Les sociaux-démocrates, en tant que genre, ont disparu. Ils se sont dissous eux-mêmes.
Déroute. Prenons le risque d’une phrase que nous regretterons peut-être un jour: la social-démocratie n’existe plus. Après tout, les civilisations s’éteignent parfois, pourquoi pas les grands courants de pensée, puisque leur existence dans le temps long tient plus aux hommes qui les transmettent qu’à leur importance dans l’histoire, fut-elle singulière et grandiose. La social-démocratie s’apprend déjà dans les manuels, comme certaines langues mortes. Dont acte. Les sociaux-démocrates, eux, en tant que genre, ont disparu, ils se sont dissous eux-mêmes, laminés par les Delors, Blair, Schröder, Renzi, Hollande, Valls et tous les autres en Europe, qui, à leur échelle mais avec une obstination mortifère, ont oublié en chemin que « leur » social-démocratie dont ils se revendiqu(ai)ent avait été fondée historiquement –quoi qu’on en pense– sur la défense réformiste de la classe ouvrière, avant de la transformer en une simple et brutale force d’accompagnement du libéralisme. Aux orties, les vulgates marxistes et socialistes qui servaient de tronc commun à l’idée d’un parti de masse transfrontalier ayant connu, dans le nord du continent en particulier, de beaux succès pour repenser et inventer une contre-société plus protectrice, s’inspirant quelquefois de ce qui fut, en France, une référence absolue, à savoir le programme du Conseil national de la Résistance (CNR) et toutes ses déclinaisons. Oubliées, la solidarité de masse et l’égalité partout, au profit d’une «modernisation» synonyme de reniements. Le choix stratégique, presque ontologique, depuis la guerre froide, se résume ainsi: tous ces partis, depuis les années 1960, ont progressivement adopté une orientation réformiste, sans rompre avec le capitalisme, contrairement aux partis communistes. Le SPD allemand fut le premier, puis vinrent les partis scandinaves, puis britanniques, etc., gagnant la Grèce avec la déroute idéologique du Pasok, et enfin la France, peu à peu, jusqu’à l’atomisation presque totale du Parti socialiste depuis le règne de Normal Ier…

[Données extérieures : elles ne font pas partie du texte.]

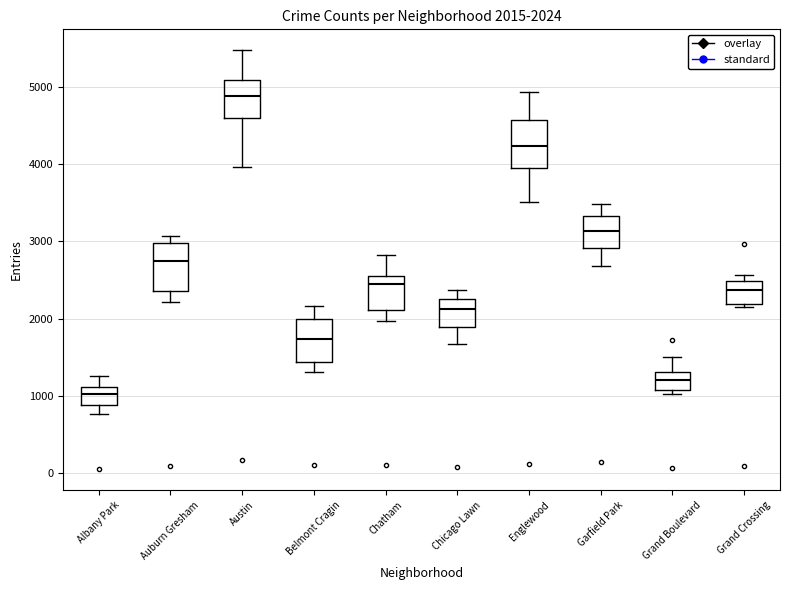

Which box has the lowest median line?

Albany Park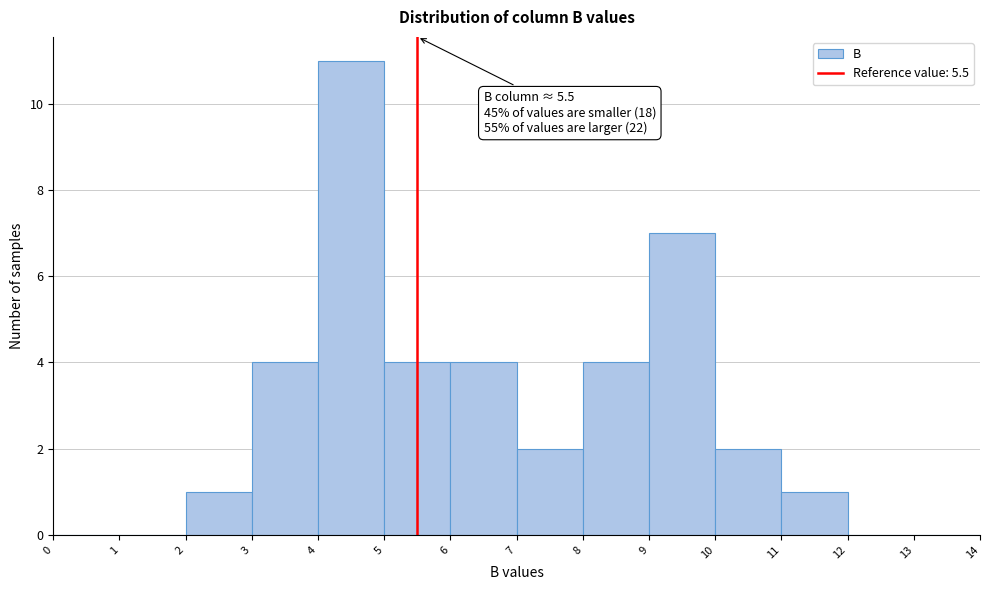

Over which range of the x-axis is the bar tallest?

4 to 5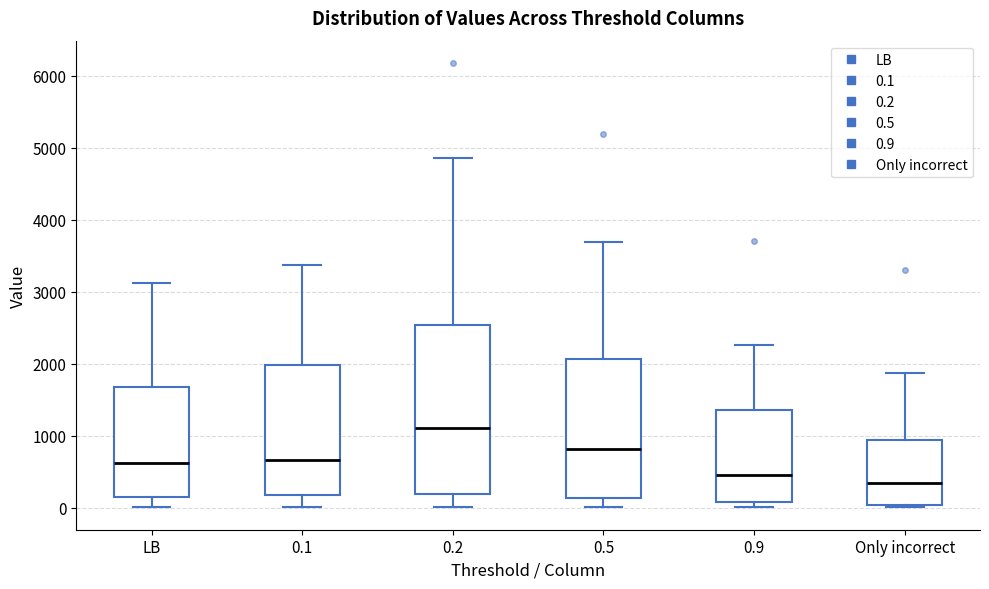

Which box is the tallest, from its lower edge to its upper edge?

0.2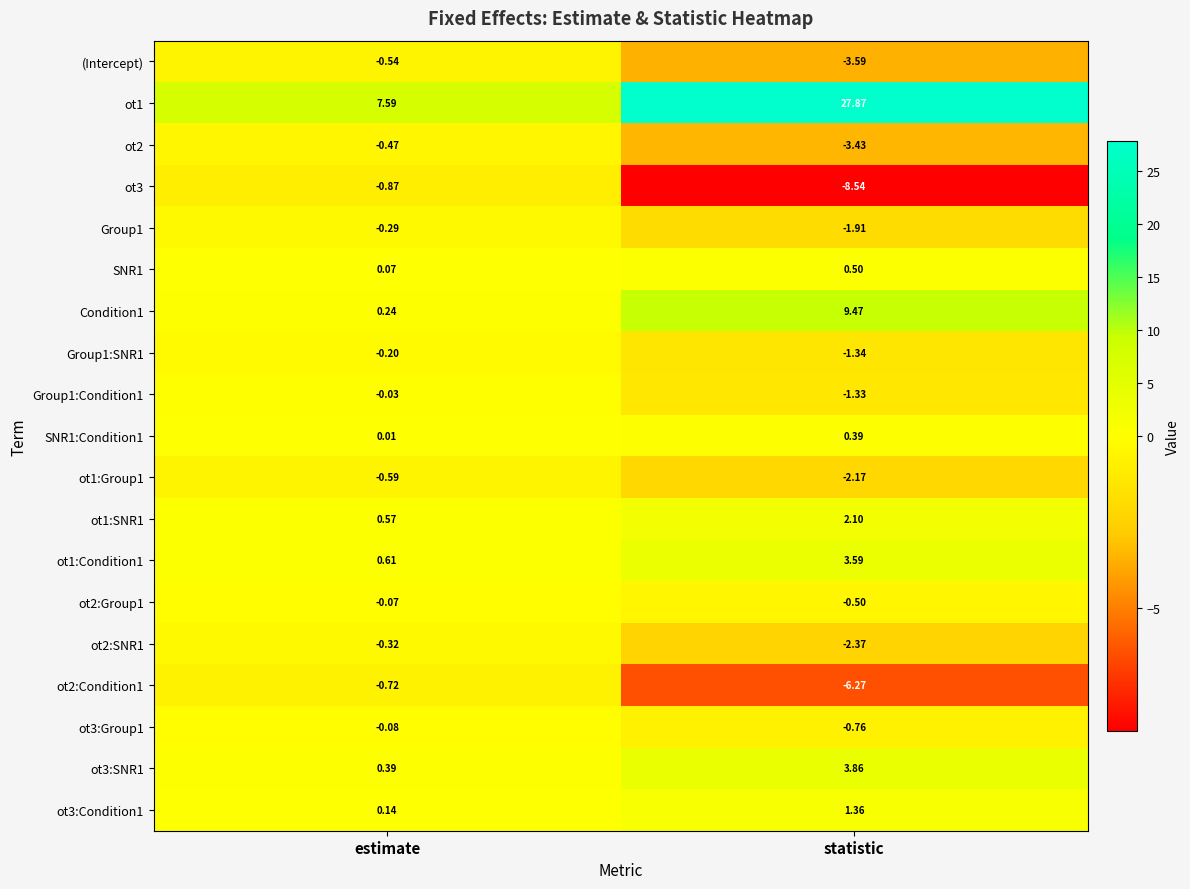

List the labels in order of ot2:Group1 value, smallest first.

statistic, estimate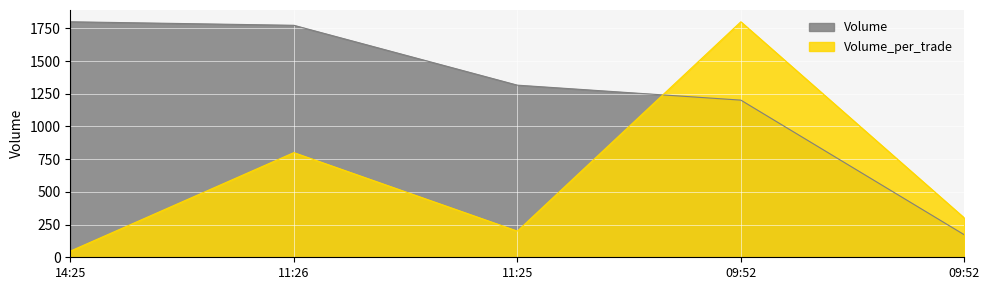

How many values in the Volume series are below 1315?

2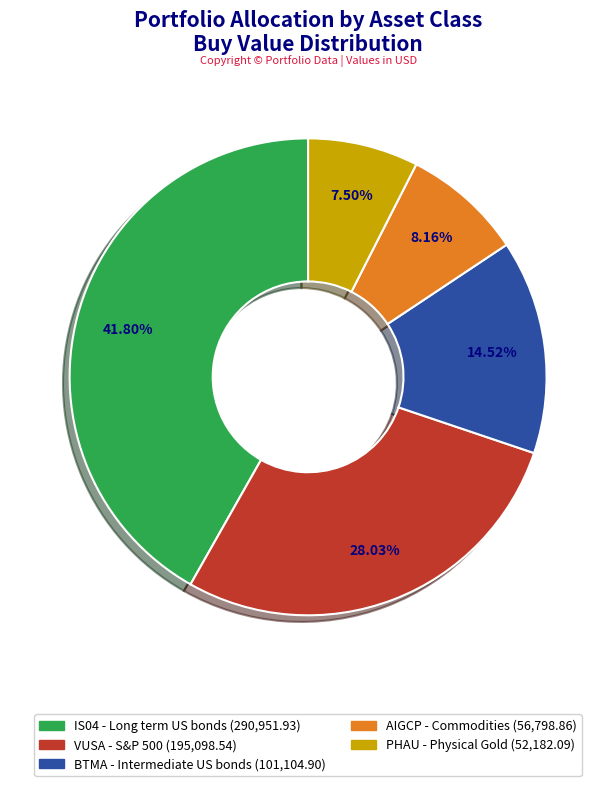

How many segments does this pie chart have?

5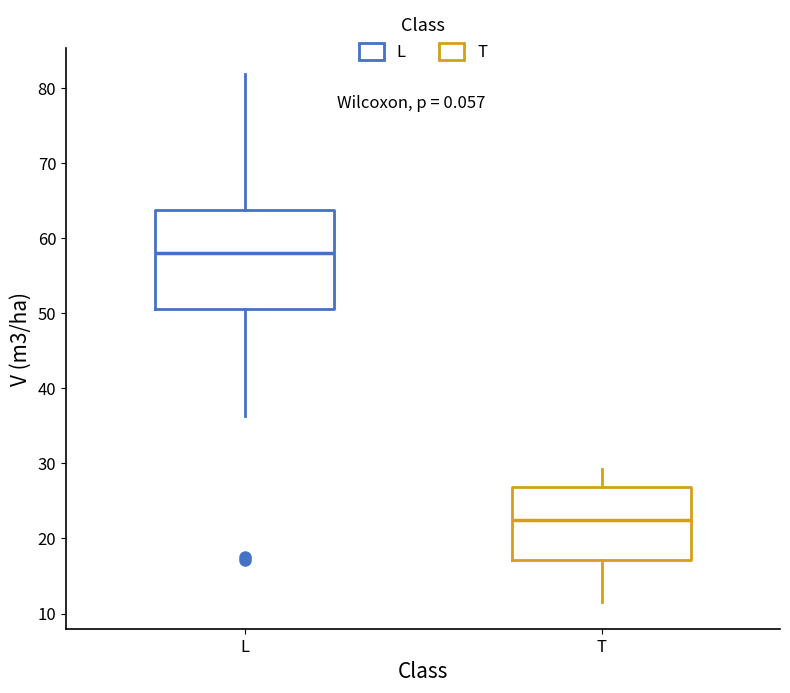

Where is the lower edge of the box for T on the y-axis? The values are not printed on the chart, so give them approximately, as read against the axis.

17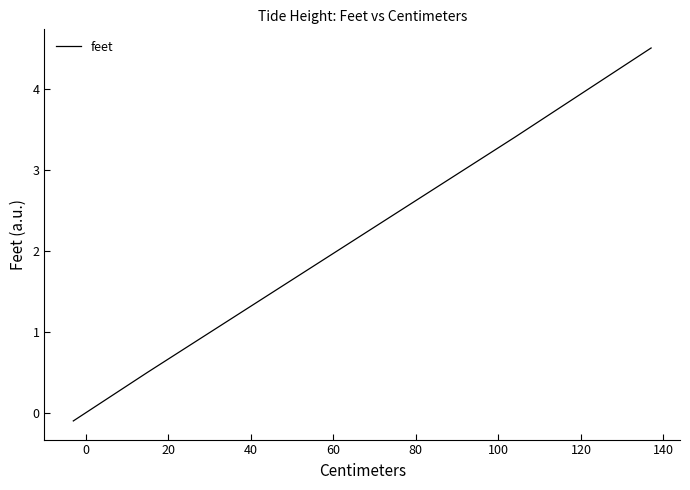

How many lines are shown in the chart?

1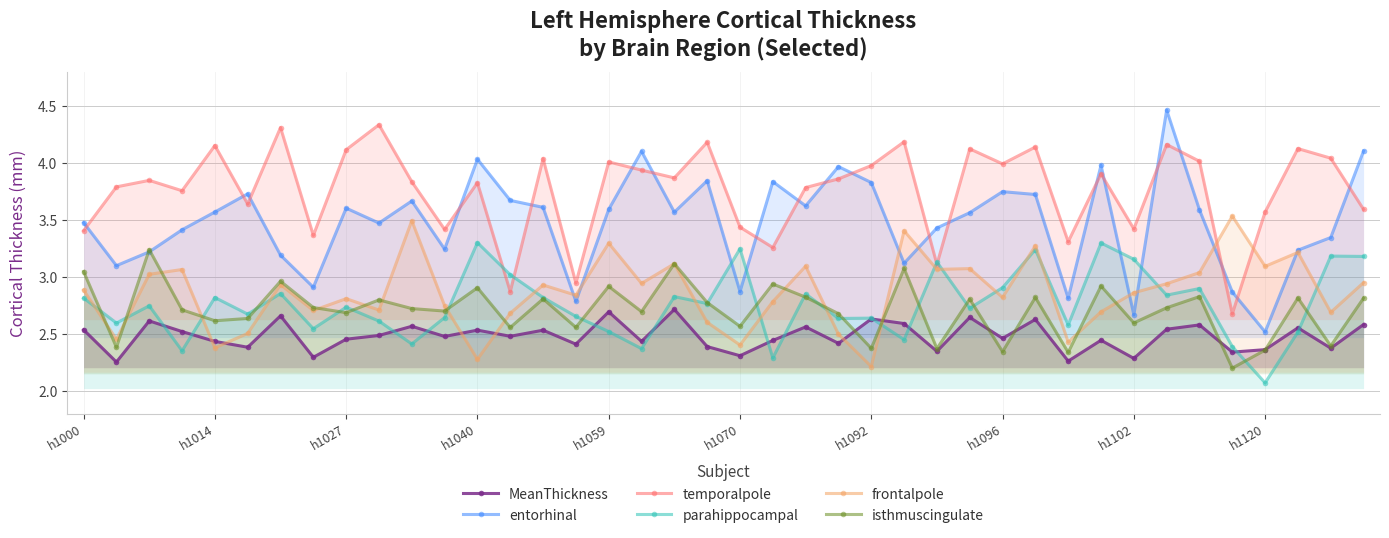

What is the value of the MeanThickness point at the 28th from the left?

2.6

Révolte. Cette social-démocratie européenne vidée de sa substance historique –devenue dans la plupart des cas ordo-libérale– n’est pas pour rien dans le désastre ambiant. Cette semaine, le magazine Politis rappelait opportunément les mots hallucinants de Gerhard Schröder que, pardon, nous avions oubliés. «Je ne pense plus souhaitable une société sans inégalités», disait l’ancien chancelier SPD (1998-2005). L’abandon de la question était assumé, théorisé. En ce moment particulier où la politique semble cul par-dessus tête –mais est-ce vraiment une mauvaise nouvelle?–, la social-démocratie nous apparaît comme la trace-sans-trace d’un passé dépassé. Et pour cause. Le grand compromis à l’intérieur même de nos sociétés, entre patronat et syndicats par exemple, pour parvenir à la mise en place de grandes institutions de protection collective et les pérenniser, a explosé en plein vol du fait de la globalisation et de la financiarisation de nos économies imbriquées, interpénétrées. Or, les sociaux-démocrates ne disposent pas de doctrine de rechange. Ils ont opté pour le capitalisme keynésien, ce qui s’expliquait il y a quarante ans; mais depuis la chute du mur, avec une accélération depuis la crise de 2008 qui a imposé des politiques d’austérité anti-keynésiennes, le capitalisme, rendu à sa sauvagerie, les a mangés tout cru. Vous connaissez la formule populaire: à quelque chose malheur est bon. Si les sociaux-démocrates incarnés par Valls et consorts ne constituent plus une espérance populaire capable de réenchanter l’avenir du côté du peuple de gauche, et si, surtout, le programme férocement antisocial et ultraréactionnaire de François Fuyons effraie une majorité de citoyens, que reste-t-il? Une révolte citoyenne authentiquement progressiste, une insurrection par les urnes. Difficile à imaginer, n’est-ce pas? Et si l’on prenait le risque d’y croire?